Compact Binaries as Gravitational-Wave Sources

Final Report Summary - COMPACT BINARIES (Compact Binaries as Gravitational-Wave Sources)

Compact binaries, consisting of two compact objects (white dwarfs, neutron stars, and black holes) orbiting each other, are strong sources of Gravitational waves (GWs). During past years, significant progress was made in GW experiments. The US-based LIGO detector reached its designed sensitivity in 2005. Upgrades of the LIGO and the European Virgo detectors started at the end of 2010. The Advanced LIGO and Virgo detectors, which will be about ten times more sensitive than their predecessors, will start observations in 2015. With the encouraging prospects for detecting GWs from compact binaries, astrophysical understanding of these objects is crucial in order to assess the performance of the currently operating GW detectors as well as to predict prospects for the future generation detectors.

The main objective of this project was to explore the implications of compact binaries in the context of the GW detection. During her time as a Marie-Curie fellow at Lund Observatory, the Researcher (Chunglee Kim) carried out the following projects summarised below.

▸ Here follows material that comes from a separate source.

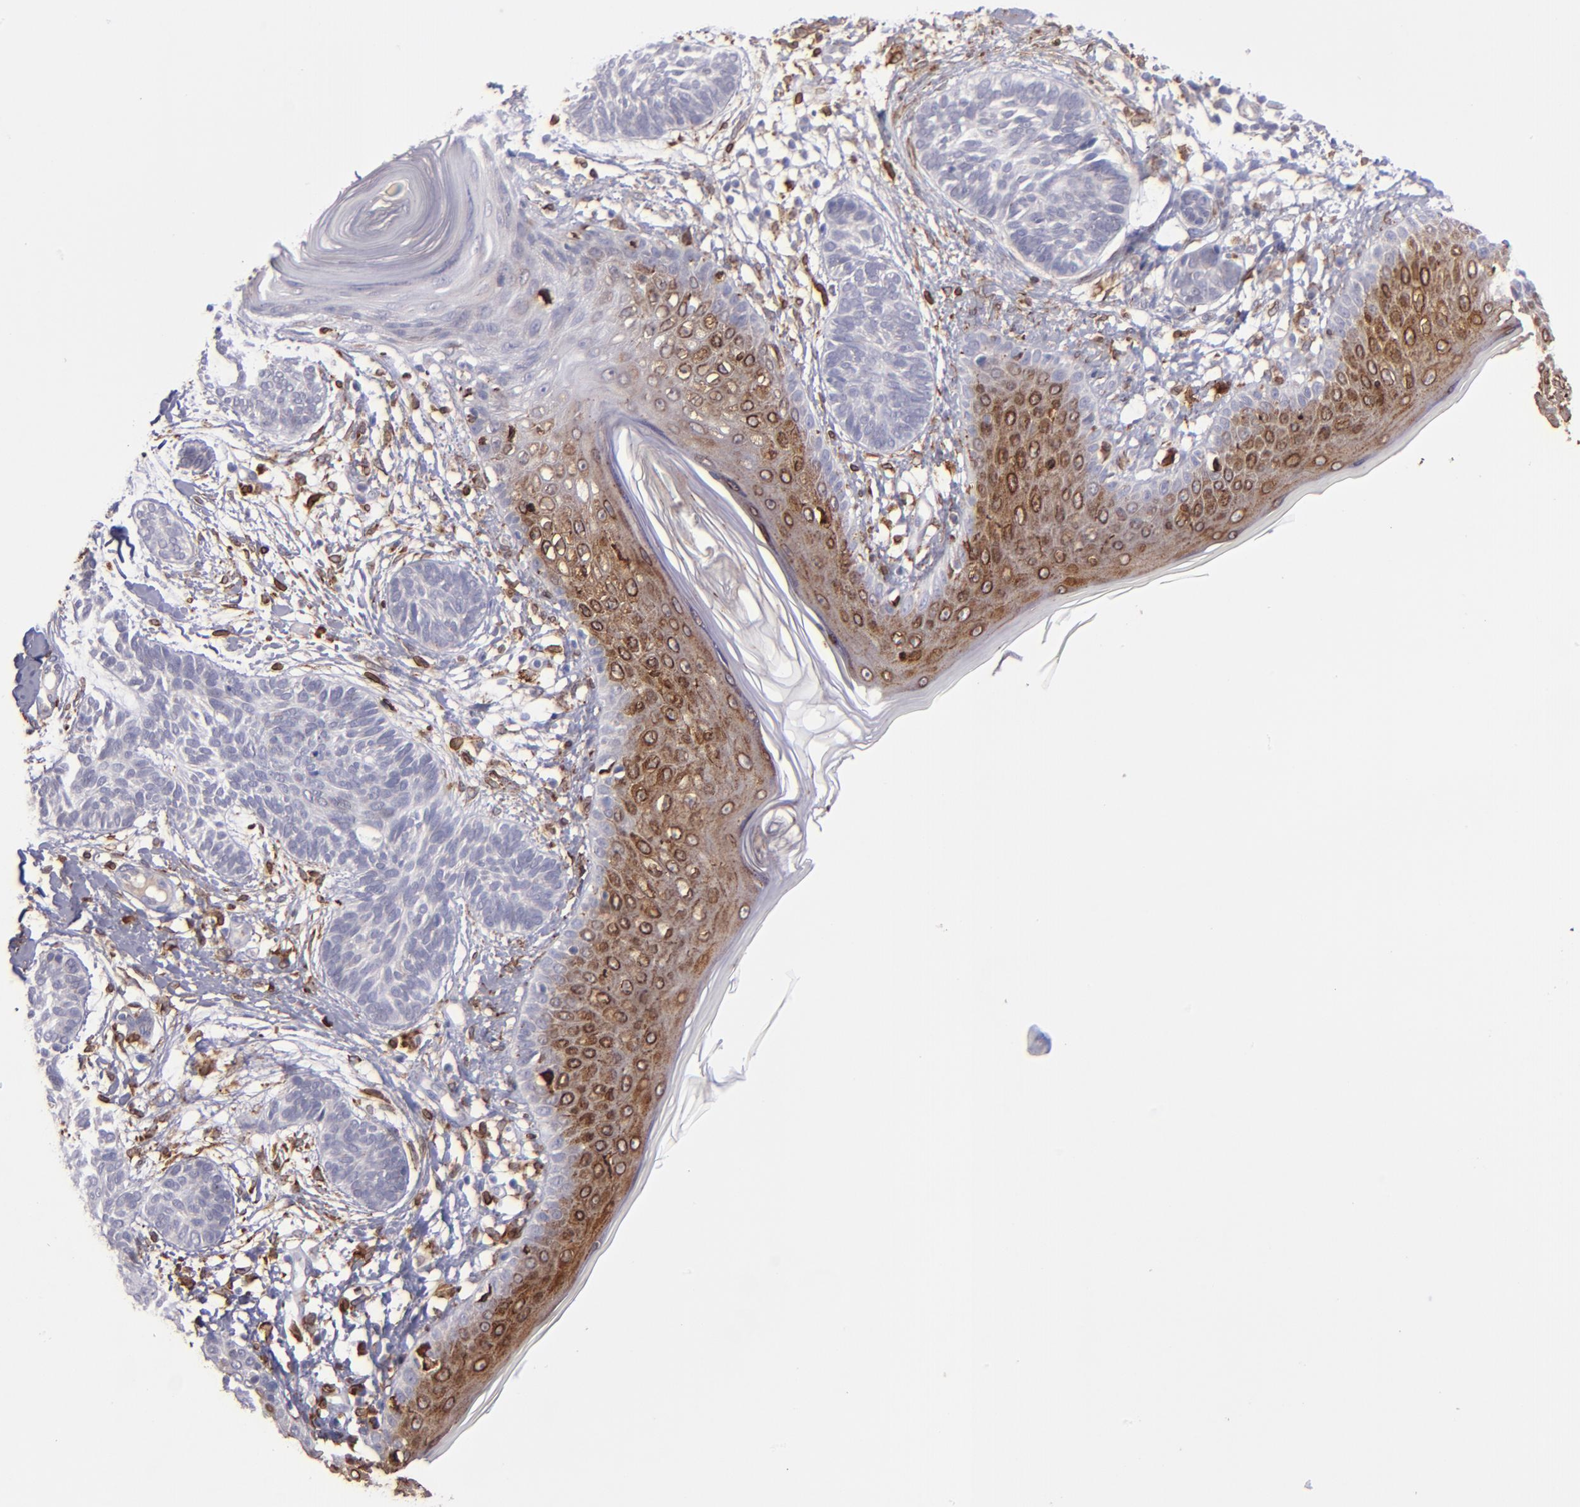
{"staining": {"intensity": "negative", "quantity": "none", "location": "none"}, "tissue": "skin cancer", "cell_type": "Tumor cells", "image_type": "cancer", "snomed": [{"axis": "morphology", "description": "Normal tissue, NOS"}, {"axis": "morphology", "description": "Basal cell carcinoma"}, {"axis": "topography", "description": "Skin"}], "caption": "This photomicrograph is of skin basal cell carcinoma stained with immunohistochemistry (IHC) to label a protein in brown with the nuclei are counter-stained blue. There is no positivity in tumor cells. (Stains: DAB (3,3'-diaminobenzidine) immunohistochemistry with hematoxylin counter stain, Microscopy: brightfield microscopy at high magnification).", "gene": "PTGS1", "patient": {"sex": "male", "age": 63}}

A. Galactic pulsar population: The researcher published a paper on 'Pulsar Binary Birthrates with Spin-Opening Angle Correlations'' with her collaborator Richard O'Shaughnessy (Penn State University, United States (US); currently affiliated to the University of Wisconsin-Milwaukee). Pulsars are strongly magnetised fast spinning neutron stars. The main advantage of using known pulsar binaries is that one can calculate galactic birthrates of neutron star binaries based on observations, which are considered to be more reliable than theoretical estimates. Considering five pulsar-neutron star and four pulsar-white dwarf binaries known in the galactic disk, the Researcher and her collaborator calculated probability density functions of the pulsar beaming fractions and updated the galactic birthrates of pulsar binaries based on the best observational constraints. Currently, no black hole binaries are known. This work can applied to pulsar-black hole binaries, when observations are available in the future.

B. GRB phenomenology: Gamma-ray bursts (GRBs), strongly collimated gamma-ray emission that lasts only seconds to minutes, are another important GW source that can be detectable on the ground. A canonical GRB model involves an accretion disc around a compact object (e.g. black hole). Recent observations made by the US Swift satellite revealed that more than 30 % of GRBs show flares in X-rays about 100-1000 seconds after the prompt gamma-ray emission The researcher modelled a GRB model that can explain the observed X-ray flares in collaboration with Melvyn B. Davies (Lund, the project's coordinator), Ross Church (Lund), and Andrew Levan (Warwick). If a supernova explosion occurred in a tight orbit, some of the mass ejected from a new-born compact object may remain bound to the system. Depending on model assumptions, the researcher and her collaborators found that it is possible to form a fall back disc around the compact object(s) in the binary, which can power the X-ray flares on the timescales that are consistent with observations.

C. Compact binaries and GW detection: The researcher's work on galactic pulsar binaries was included in the recent paper by the LIGO scientific collaboration (LSC) and Virgo collaboration, 'Predictions for the rates of compact binary coalescences observable by ground-based gravitational-wave detectors'. This paper presents a up-to-date, comprehensive summary of the detection rates predicted by both empirical and theoretical models for all types of compact binaries that can be detectable by ground-based GW detectors (e.g. pulsar binaries and black hole binaries).